Isenhower currently is the commanding general of the 1st Armored Division, which is based at Fort Bliss in Texas and part of New Mexico. He’s been in that role since July 2022. He was previously stationed at Fort Cavazos (previously known as Fort Hood) from 2019-2020 as Deputy Division Commander for the 1st Cavalry Division. It’s not entirely clear which base he was referring to, Cavazos or Bliss, when he said he has a “discipline problem” with his soldiers.
The mold issue is one of several urgent concerns and problems facing service members in military housing. Last month the Government Accountability Office released a report outlining the scale of the issue. The report, “Poor Living Conditions Undermine Quality of Life and Readiness,” documented multiple instances of broken utilities such as air conditioning and fire alarms, plus black mold and even raw sewage inside the barracks. The GAO noted that the military does not “reliably assess conditions” in the barracks, which pose “serious health and safety risks.”
Lt. Gen. Jones also gave an answer to the question at AUSA, going before Isenhower. For his part, he said that Army leaders need to do more for enlisted soldiers on the matter and spoke of his own experience with poor housing. Isenhower went afterward, agreeing in part with Jones but then made his “adulting” comments. He finished his remarks by again saying soldiers can solve the matter themselves.
“[…] that’s how we stay out of the Army Times, if you want to put it that way,” he said. “In many cases, they’ve either misdiagnosed the problem or they could solve the problem themselves.”
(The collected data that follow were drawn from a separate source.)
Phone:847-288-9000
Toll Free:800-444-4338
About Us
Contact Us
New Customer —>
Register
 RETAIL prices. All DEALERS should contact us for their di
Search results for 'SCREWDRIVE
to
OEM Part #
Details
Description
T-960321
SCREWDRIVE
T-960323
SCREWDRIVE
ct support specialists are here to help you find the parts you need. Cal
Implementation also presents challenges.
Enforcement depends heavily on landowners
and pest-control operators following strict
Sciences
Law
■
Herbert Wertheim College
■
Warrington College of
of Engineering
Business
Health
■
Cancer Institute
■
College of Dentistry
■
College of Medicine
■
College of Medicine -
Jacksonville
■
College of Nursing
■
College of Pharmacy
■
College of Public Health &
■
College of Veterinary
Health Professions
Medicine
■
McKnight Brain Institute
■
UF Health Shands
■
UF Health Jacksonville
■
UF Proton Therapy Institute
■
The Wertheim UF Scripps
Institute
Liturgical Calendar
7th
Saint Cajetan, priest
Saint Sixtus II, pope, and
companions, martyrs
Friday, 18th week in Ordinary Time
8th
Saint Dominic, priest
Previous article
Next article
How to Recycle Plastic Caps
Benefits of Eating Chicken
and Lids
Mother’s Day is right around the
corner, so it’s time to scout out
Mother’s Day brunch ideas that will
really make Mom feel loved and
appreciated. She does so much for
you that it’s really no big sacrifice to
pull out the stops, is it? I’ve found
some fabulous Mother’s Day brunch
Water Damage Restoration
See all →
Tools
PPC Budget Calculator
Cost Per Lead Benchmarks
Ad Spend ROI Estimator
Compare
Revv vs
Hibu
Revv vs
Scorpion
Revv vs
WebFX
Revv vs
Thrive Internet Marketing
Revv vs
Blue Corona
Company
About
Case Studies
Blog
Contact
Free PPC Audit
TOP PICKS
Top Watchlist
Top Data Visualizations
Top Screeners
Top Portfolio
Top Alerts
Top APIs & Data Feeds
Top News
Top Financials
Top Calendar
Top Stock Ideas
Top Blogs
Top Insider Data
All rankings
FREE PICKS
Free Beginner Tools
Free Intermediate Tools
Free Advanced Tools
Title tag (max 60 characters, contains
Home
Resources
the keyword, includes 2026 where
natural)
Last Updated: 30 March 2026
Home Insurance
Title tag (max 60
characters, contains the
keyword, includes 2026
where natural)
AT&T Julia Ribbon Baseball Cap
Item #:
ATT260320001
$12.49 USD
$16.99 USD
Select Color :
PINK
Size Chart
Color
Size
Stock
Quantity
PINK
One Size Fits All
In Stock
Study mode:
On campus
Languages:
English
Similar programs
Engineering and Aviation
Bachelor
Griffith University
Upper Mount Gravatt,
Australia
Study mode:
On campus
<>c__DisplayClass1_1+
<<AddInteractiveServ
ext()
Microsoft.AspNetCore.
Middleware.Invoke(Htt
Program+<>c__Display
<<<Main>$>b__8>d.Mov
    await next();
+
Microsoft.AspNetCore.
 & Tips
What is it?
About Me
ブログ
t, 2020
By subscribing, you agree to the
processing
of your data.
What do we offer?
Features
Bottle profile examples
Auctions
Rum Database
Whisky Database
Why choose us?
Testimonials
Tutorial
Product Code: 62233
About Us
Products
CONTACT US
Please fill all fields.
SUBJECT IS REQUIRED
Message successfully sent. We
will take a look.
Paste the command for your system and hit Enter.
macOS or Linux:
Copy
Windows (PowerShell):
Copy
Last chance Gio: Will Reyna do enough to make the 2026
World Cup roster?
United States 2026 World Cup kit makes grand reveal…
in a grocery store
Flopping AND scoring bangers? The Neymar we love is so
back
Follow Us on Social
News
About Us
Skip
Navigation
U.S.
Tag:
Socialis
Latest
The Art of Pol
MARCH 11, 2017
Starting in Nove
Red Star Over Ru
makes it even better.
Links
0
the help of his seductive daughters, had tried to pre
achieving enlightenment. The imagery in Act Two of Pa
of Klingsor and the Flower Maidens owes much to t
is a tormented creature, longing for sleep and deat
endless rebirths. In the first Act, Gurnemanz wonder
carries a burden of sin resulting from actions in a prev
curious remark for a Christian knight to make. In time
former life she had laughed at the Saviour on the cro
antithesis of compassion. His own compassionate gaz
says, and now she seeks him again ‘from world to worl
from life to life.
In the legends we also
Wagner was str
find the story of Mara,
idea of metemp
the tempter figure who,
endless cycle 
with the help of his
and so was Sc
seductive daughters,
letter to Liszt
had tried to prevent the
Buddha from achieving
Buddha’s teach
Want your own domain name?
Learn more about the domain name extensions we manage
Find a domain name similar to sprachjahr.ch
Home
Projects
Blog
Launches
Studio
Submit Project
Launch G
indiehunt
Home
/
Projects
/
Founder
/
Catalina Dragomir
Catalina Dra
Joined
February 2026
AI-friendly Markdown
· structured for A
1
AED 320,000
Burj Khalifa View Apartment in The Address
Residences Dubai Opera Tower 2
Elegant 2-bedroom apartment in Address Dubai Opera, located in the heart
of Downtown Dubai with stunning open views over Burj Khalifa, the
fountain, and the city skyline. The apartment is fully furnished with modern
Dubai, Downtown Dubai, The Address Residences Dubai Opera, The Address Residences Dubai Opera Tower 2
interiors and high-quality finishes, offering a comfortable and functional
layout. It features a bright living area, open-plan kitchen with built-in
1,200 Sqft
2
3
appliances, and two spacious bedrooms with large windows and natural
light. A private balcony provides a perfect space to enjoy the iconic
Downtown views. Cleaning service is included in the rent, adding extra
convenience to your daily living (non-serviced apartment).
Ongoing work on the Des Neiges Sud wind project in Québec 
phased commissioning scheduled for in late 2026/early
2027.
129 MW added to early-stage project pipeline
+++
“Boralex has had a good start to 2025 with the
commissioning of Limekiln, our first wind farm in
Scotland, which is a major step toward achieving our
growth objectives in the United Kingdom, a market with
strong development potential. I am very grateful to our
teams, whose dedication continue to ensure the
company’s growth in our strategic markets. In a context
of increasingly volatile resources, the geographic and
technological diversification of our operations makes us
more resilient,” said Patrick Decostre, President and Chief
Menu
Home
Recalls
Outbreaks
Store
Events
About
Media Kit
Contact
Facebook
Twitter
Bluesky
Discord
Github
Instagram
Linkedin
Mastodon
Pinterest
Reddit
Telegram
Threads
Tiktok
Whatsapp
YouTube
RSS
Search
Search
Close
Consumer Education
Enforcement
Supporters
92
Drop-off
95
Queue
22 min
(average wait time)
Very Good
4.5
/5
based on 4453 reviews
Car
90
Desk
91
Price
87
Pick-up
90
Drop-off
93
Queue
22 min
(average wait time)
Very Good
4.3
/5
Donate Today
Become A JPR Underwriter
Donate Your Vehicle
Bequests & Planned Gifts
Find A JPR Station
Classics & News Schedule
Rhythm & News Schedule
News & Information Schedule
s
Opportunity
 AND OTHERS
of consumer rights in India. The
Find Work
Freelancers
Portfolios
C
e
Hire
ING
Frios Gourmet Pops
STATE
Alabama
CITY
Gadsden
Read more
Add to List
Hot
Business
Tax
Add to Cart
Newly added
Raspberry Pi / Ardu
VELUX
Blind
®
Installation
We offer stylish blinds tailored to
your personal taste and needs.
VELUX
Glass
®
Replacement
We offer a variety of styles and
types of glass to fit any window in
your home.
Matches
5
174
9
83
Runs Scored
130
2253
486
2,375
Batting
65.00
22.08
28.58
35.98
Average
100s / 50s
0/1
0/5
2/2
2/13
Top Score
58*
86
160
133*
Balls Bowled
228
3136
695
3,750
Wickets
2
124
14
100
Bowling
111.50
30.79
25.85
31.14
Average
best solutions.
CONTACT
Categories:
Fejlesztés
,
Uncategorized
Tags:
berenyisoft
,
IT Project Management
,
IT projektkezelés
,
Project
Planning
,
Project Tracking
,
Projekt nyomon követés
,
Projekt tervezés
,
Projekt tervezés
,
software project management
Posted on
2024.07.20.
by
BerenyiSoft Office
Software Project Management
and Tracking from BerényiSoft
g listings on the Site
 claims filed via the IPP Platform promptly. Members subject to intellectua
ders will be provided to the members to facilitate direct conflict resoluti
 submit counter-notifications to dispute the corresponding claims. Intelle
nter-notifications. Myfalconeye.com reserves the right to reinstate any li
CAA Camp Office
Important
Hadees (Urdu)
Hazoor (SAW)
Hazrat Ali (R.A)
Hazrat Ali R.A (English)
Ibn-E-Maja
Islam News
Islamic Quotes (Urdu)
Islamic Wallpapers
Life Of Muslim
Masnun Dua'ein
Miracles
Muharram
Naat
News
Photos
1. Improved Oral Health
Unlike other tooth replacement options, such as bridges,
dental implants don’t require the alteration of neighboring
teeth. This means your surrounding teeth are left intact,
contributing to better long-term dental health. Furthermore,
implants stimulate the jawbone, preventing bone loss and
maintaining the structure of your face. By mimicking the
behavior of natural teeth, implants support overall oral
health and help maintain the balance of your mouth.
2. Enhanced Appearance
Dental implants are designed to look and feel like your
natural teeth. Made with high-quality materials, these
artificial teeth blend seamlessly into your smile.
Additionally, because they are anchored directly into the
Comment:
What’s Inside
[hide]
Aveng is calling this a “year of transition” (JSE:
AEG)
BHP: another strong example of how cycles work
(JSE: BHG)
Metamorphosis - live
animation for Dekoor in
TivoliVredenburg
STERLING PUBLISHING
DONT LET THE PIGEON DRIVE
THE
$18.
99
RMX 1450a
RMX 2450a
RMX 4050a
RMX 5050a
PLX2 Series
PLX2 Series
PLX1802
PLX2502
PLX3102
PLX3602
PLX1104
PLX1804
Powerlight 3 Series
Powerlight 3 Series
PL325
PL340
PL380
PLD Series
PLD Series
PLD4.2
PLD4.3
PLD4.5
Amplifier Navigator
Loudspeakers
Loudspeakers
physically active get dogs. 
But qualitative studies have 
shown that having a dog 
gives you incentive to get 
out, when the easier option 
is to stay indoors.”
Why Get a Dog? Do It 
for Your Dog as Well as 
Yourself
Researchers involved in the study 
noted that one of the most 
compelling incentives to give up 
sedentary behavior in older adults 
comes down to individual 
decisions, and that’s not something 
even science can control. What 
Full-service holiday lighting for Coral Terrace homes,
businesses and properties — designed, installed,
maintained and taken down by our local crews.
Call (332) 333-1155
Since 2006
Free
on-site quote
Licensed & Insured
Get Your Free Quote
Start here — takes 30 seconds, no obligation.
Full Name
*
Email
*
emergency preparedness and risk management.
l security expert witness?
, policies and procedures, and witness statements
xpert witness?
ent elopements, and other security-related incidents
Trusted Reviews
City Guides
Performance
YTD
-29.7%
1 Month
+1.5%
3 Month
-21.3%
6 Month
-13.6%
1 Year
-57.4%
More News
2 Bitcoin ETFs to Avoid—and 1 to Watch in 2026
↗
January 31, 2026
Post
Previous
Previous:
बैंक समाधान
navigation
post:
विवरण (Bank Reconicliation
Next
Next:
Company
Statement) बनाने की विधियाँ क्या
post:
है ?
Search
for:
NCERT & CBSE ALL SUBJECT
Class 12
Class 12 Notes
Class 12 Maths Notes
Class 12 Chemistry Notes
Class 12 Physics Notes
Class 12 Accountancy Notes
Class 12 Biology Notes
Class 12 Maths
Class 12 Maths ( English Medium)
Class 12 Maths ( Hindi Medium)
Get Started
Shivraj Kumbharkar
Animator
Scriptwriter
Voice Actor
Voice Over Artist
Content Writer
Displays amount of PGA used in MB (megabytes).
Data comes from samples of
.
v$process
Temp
Soldiers report and file maintenance requests for issues in the barracks, but the response to those requests can be slow or not enough to deal with massive mold growth. Service members have even started to try to deal with the issue on their own in unique ways. Recently soldiers at Fort Stewart created a mold-detecting device that monitors the conditions, such as humidity, that lead to black mold breaking out.
The Army is looking for billions of dollars to update and repair barracks; last month the deputy assistant secretary of the Army for installations, housing, and partnerships said that more than a fifth of the Army’s 6,7000 barracks were marked as “poor and failing condition.”